>>

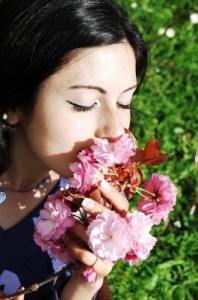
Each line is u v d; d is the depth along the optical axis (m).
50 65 1.00
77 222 0.97
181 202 1.72
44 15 1.02
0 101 1.07
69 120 1.01
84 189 0.95
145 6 2.07
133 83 1.02
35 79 1.01
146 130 1.81
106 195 0.96
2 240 1.15
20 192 1.15
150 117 1.84
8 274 1.16
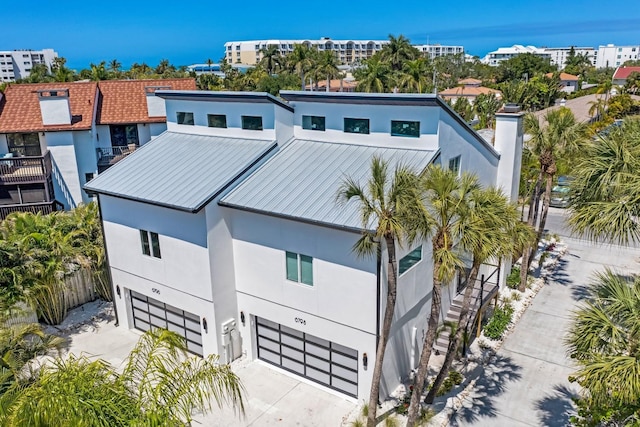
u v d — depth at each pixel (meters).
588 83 136.12
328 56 87.44
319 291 16.23
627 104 65.00
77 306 23.45
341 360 16.81
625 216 14.01
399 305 16.03
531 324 21.28
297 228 16.11
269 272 17.42
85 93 35.69
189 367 10.08
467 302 14.21
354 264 15.09
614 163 15.03
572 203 16.48
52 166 32.19
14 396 9.66
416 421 15.12
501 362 18.55
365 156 17.91
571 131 22.44
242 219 17.58
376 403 14.26
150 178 19.50
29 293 19.47
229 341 18.69
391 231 11.80
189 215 17.55
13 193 30.84
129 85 37.62
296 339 17.81
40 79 77.19
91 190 20.12
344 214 15.03
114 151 34.66
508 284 24.70
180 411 9.30
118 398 9.06
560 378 17.53
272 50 111.56
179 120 22.94
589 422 12.02
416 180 12.05
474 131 19.69
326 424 15.59
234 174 17.94
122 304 21.56
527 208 38.38
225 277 18.17
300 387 17.50
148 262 19.69
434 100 16.36
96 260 22.25
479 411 15.83
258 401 16.73
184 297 18.83
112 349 20.02
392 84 73.06
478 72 153.00
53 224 23.02
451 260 11.94
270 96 18.95
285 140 19.98
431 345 13.47
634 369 9.88
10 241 20.39
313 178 17.36
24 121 32.00
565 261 28.30
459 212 12.17
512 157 22.97
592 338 11.30
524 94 79.88
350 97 18.11
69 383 8.88
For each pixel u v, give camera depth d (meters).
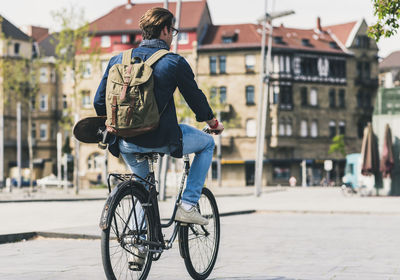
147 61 4.50
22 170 65.56
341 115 73.25
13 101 72.00
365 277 6.07
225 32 69.44
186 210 5.01
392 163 31.14
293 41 71.38
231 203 25.06
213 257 5.58
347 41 74.31
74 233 10.30
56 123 74.75
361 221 15.37
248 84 68.25
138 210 4.66
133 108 4.35
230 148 68.25
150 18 4.69
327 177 70.56
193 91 4.65
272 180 68.69
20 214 17.09
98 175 67.12
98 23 70.50
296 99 69.94
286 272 6.42
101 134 4.70
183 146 4.87
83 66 42.09
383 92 31.72
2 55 69.44
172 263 7.03
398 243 9.86
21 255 7.95
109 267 4.27
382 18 10.14
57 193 40.75
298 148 70.06
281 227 13.30
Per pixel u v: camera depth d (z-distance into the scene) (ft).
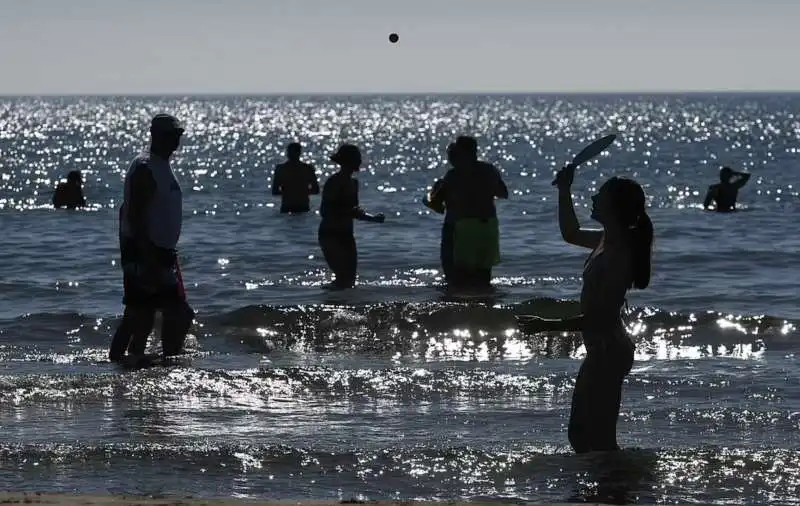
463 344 69.56
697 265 108.47
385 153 414.00
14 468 41.63
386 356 66.08
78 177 170.60
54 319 75.61
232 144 502.79
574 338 70.54
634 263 42.63
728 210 167.53
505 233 138.31
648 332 72.69
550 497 39.04
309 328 72.79
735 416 51.29
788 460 42.98
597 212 43.06
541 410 52.60
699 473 41.50
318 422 50.26
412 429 49.06
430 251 118.83
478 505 36.78
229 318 74.38
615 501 38.58
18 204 181.88
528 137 587.27
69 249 120.57
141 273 62.64
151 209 62.03
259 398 54.39
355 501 36.86
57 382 55.52
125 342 63.62
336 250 90.94
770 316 77.15
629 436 47.88
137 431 48.03
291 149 153.69
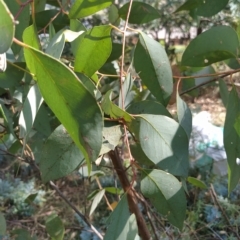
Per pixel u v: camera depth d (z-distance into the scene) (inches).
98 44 11.4
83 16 12.6
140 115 11.5
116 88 16.8
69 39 12.2
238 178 12.8
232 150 12.8
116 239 11.9
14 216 49.9
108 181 46.4
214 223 42.1
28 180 56.5
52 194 53.6
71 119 8.5
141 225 18.1
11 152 19.7
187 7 15.8
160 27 75.3
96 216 47.9
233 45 13.7
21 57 13.3
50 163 11.2
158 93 13.1
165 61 13.0
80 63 11.6
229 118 12.8
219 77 15.8
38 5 15.8
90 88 11.6
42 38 16.9
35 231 38.7
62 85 8.2
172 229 32.0
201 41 13.9
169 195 13.2
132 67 16.1
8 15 6.8
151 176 13.2
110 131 11.4
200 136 59.4
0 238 29.2
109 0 12.3
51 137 11.2
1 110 13.6
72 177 51.0
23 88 14.5
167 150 11.5
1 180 54.0
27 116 10.9
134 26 54.5
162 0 62.7
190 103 79.9
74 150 11.3
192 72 18.7
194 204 46.4
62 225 18.5
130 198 17.7
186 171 11.6
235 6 40.5
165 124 11.6
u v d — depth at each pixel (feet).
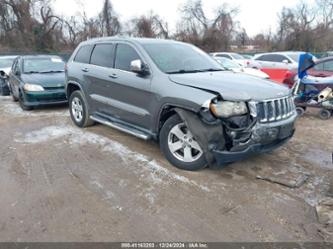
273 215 9.35
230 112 10.46
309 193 10.67
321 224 8.87
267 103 11.07
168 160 12.82
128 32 126.41
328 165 13.15
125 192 10.72
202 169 12.39
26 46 104.94
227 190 10.83
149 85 12.91
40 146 15.60
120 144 15.71
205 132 10.79
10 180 11.70
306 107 24.40
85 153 14.51
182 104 11.36
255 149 10.85
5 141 16.61
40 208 9.73
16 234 8.46
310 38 117.08
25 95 24.23
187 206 9.84
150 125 13.24
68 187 11.09
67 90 19.71
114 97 15.28
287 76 32.50
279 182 11.35
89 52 17.83
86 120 18.45
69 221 9.05
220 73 13.66
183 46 16.03
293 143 16.26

<<

In the entries above, which lines run from the one with "572 203 16.48" up to and including the one with "54 319 75.61"? Write them out exactly, without the pictures.

▶ [Exercise solution]:
572 203 16.48
52 166 32.19
14 396 9.66
416 421 15.12
501 362 18.55
365 156 17.91
571 131 22.44
242 219 17.58
376 403 14.26
150 178 19.50
29 293 19.47
229 341 18.69
391 231 11.80
189 215 17.55
13 193 30.84
129 85 37.62
296 339 17.81
40 79 77.19
91 190 20.12
344 214 15.03
114 151 34.66
508 284 24.70
180 411 9.30
118 398 9.06
560 378 17.53
272 50 111.56
179 120 22.94
589 422 12.02
416 180 12.05
474 131 19.69
326 424 15.59
234 174 17.94
122 304 21.56
527 208 38.38
225 277 18.17
300 387 17.50
148 262 19.69
434 100 16.36
96 260 22.25
479 411 15.83
258 401 16.73
184 297 18.83
112 349 20.02
392 84 73.06
478 72 153.00
53 224 23.02
451 260 11.94
270 96 18.95
285 140 19.98
431 345 13.47
634 369 9.88
10 241 20.39
313 178 17.36
24 121 32.00
565 261 28.30
459 212 12.17
512 157 22.97
592 338 11.30
524 94 79.88
350 97 18.11
69 383 8.88
For each pixel u v, give camera depth d (meters).
147 61 4.50
22 170 65.56
341 115 73.25
13 101 72.00
365 277 6.07
225 32 69.44
186 210 5.01
392 163 31.14
293 41 71.38
231 203 25.06
213 257 5.58
347 41 74.31
74 233 10.30
56 123 74.75
361 221 15.37
248 84 68.25
138 210 4.66
133 108 4.35
230 148 68.25
150 18 4.69
327 177 70.56
193 91 4.65
272 180 68.69
20 214 17.09
98 175 67.12
98 23 70.50
296 99 69.94
286 272 6.42
101 134 4.70
183 146 4.87
83 66 42.09
383 92 31.72
2 55 69.44
172 263 7.03
398 243 9.86
21 255 7.95
109 267 4.27
382 18 10.14
57 193 40.75
298 148 70.06
281 227 13.30
Per pixel u v: camera depth d (z-distance into the scene) (ft).
463 344 69.56
697 265 108.47
385 153 414.00
14 468 41.63
386 356 66.08
78 177 170.60
54 319 75.61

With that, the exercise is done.